===== Given text

MURDERERS in Scotland face heavier sentences – the worst killers receiving "life to mean life" – if appeal judges heed a call by the Lord Advocate, Elish Angiolini, QC.

The country's senior prosecutor complained that a sentencing scale for murder of 12 to 30 years in jail was too compressed and inadequate for exceptional cases, such as terrorism or repeated sexual violence.

She said a period which exceeded the natural life expectancy of the offender "may be appropriate."

Mrs Angiolini highlighted Scotland's unwanted title of the homicide capital of the UK, and made specific mention of knife crime. The lives of innocent strangers or passers-by were often seen by assailants as "a cheap commodity", she said

Five judges in the Court of Criminal Appeal in Edinburgh, headed by Lord Hamilton, the Lord Justice-General, are being asked by Mrs Angiolini to issue new and tougher sentencing guidelines for murder cases. The hearing is due to last a number of days, and the court's decision will be given later.

The Lord Advocate is using two specific cases to make her pitch for a fresh approach to sentencing.

She contends unduly lenient sentences were given to Robert Kelly, 34 – jailed for at least 15 years for strangling a grandmother and hiding her body under floorboards in a flat in Glasgow – and to Bryan Boyle, 21, and Greig Maddock, 23, who received minimum terms of 15 and 12 years for the murder of a man who was set on fire in Dunfermline, Fife.

Anyone convicted of murder in Scotland receives a mandatory life sentence. Judges also have to impose a "punishment part" – the period which must be served before an application can be made for parole.

In a benchmark judgment in 2002, the appeal court reduced from 30 to 27 years the punishment part imposed on Andrew Walker, a former Royal Scots corporal who had shot dead three people in an army payroll robbery.

Following that ruling, judges used 12 years as the "norm" in murder cases, going up or down depending on the aggravating or mitigating features.

Mrs Angiolini said the Walker judgment had led to a "relatively compressed" scale for punishment parts of 12 to 30 years.

In England and Wales, the starting point was 15 years, and that system appeared to result in significantly higher punishment parts.

==========
===== Extracted records

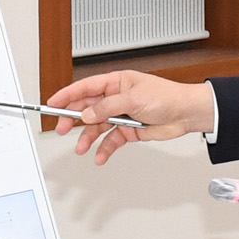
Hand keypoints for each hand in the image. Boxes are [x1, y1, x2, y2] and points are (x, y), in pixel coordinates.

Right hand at [43, 72, 214, 164]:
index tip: (52, 103)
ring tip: (81, 148)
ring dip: (88, 137)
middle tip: (61, 128)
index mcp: (116, 83)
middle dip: (73, 119)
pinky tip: (100, 155)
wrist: (186, 114)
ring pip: (97, 127)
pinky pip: (111, 140)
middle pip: (87, 108)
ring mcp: (122, 115)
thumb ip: (107, 107)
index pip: (85, 87)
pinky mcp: (129, 130)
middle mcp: (116, 98)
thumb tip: (87, 114)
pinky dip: (104, 148)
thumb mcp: (133, 99)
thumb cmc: (166, 97)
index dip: (67, 95)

==========

_Your task_: Summarize the article on Scottish murder sentencing at the top in two sentences.

_Answer for the task_: The Lord Advocate, Elish Angiolini, is asking five judges of the Court of Criminal Appeal in Edinburgh to issue tougher sentencing guidelines for murder. She argues that the 12-to-30-year scale for punishment parts is too compressed and inadequate for exceptional cases, and she cites two cases she considers unduly lenient, while in England and Wales a 15-year starting point appears to produce significantly higher punishment parts.